Material to process —
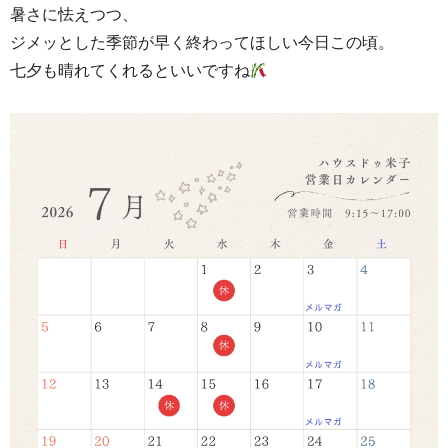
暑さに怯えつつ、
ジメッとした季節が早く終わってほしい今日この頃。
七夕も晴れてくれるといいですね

==

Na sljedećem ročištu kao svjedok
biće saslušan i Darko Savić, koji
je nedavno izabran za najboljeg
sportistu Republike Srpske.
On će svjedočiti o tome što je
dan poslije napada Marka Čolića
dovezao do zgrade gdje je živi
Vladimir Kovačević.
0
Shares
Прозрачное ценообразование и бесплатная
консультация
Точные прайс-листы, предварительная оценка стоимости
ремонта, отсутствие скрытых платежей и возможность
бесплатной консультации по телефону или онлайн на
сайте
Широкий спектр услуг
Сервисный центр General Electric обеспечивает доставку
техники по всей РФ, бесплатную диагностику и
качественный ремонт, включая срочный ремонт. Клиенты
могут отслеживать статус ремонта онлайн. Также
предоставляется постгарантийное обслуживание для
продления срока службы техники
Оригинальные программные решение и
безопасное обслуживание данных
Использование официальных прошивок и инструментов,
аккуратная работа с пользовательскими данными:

Description of the task — The required output is the stretch of entries above from the line containing "продления срока службы техники" through the line containing "аккуратная работа с", reproduced exactly.

Response area —
продления срока службы техники
Оригинальные программные решение и
безопасное обслуживание данных
Использование официальных прошивок и инструментов,
аккуратная работа с пользовательскими данными:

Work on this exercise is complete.